- _Task to complete_
Reproduce the entries word for word, and omit any picture you find in them.

- _Collected data_
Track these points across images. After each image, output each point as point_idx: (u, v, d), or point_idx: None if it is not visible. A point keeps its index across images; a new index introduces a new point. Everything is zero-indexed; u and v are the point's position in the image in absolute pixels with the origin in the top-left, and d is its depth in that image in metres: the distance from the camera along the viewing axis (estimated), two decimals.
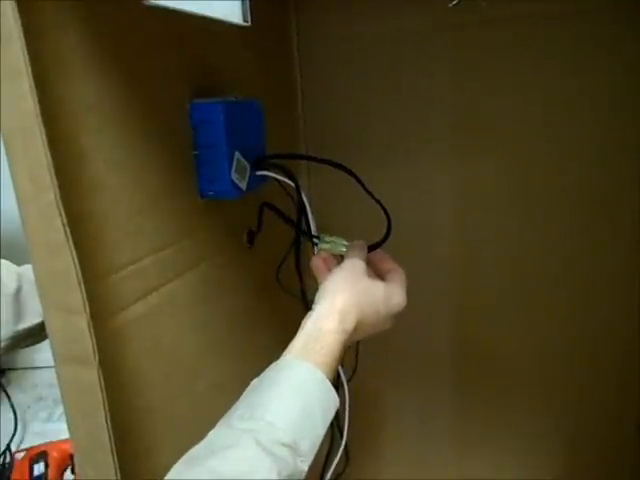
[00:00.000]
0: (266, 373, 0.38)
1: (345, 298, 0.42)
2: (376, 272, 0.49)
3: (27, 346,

- _Answer to the exercise_
Track these points across images. After each image, output each point as point_idx: (u, v, d), or point_idx: None if it is not visible. A point keeps its index across images; a new index introduces a new point. Everything is zero-indexed; u and v are the point's position in the image in absolute pixels with the origin in the top-left, and d is its depth in that image in metres: the distance from the camera along the viewing axis (estimated), two decimals.
[00:00.000]
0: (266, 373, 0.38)
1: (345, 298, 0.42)
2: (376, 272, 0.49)
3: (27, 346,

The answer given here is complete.